►

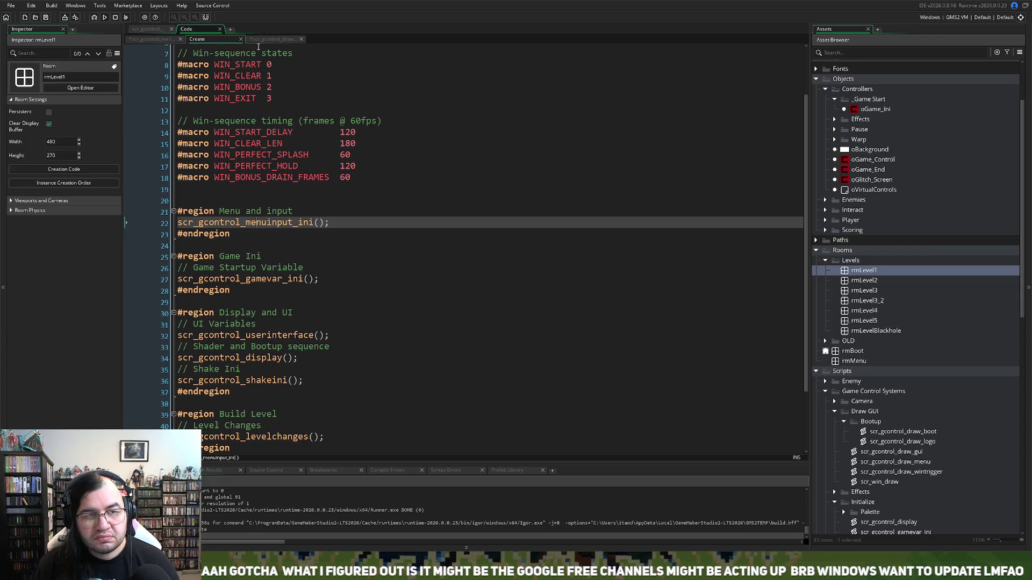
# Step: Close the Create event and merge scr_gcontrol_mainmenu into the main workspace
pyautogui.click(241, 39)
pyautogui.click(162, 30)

◄
►

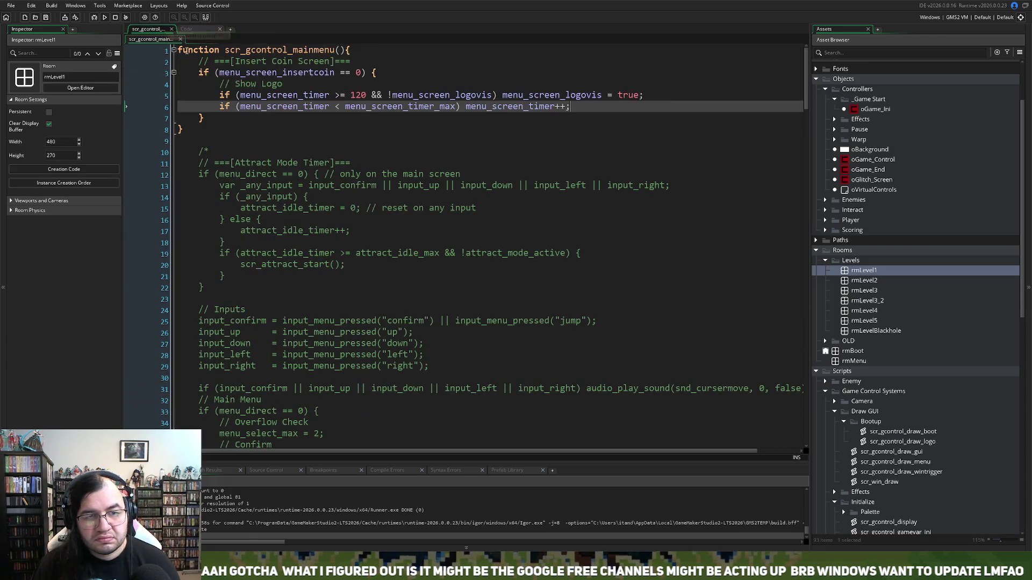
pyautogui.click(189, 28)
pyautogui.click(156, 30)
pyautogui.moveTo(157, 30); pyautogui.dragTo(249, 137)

◄

*Goal of the exercise:*
Nothing but the lines above from the one containing "pyautogui.click(189, 28)" through the one containing "pyautogui.moveTo(157, 30); pyautogui.dragTo(249, 137)" should appear in the answer, each repeated exactly.

*Exercise output:*
pyautogui.click(189, 28)
pyautogui.click(156, 30)
pyautogui.moveTo(157, 30); pyautogui.dragTo(249, 137)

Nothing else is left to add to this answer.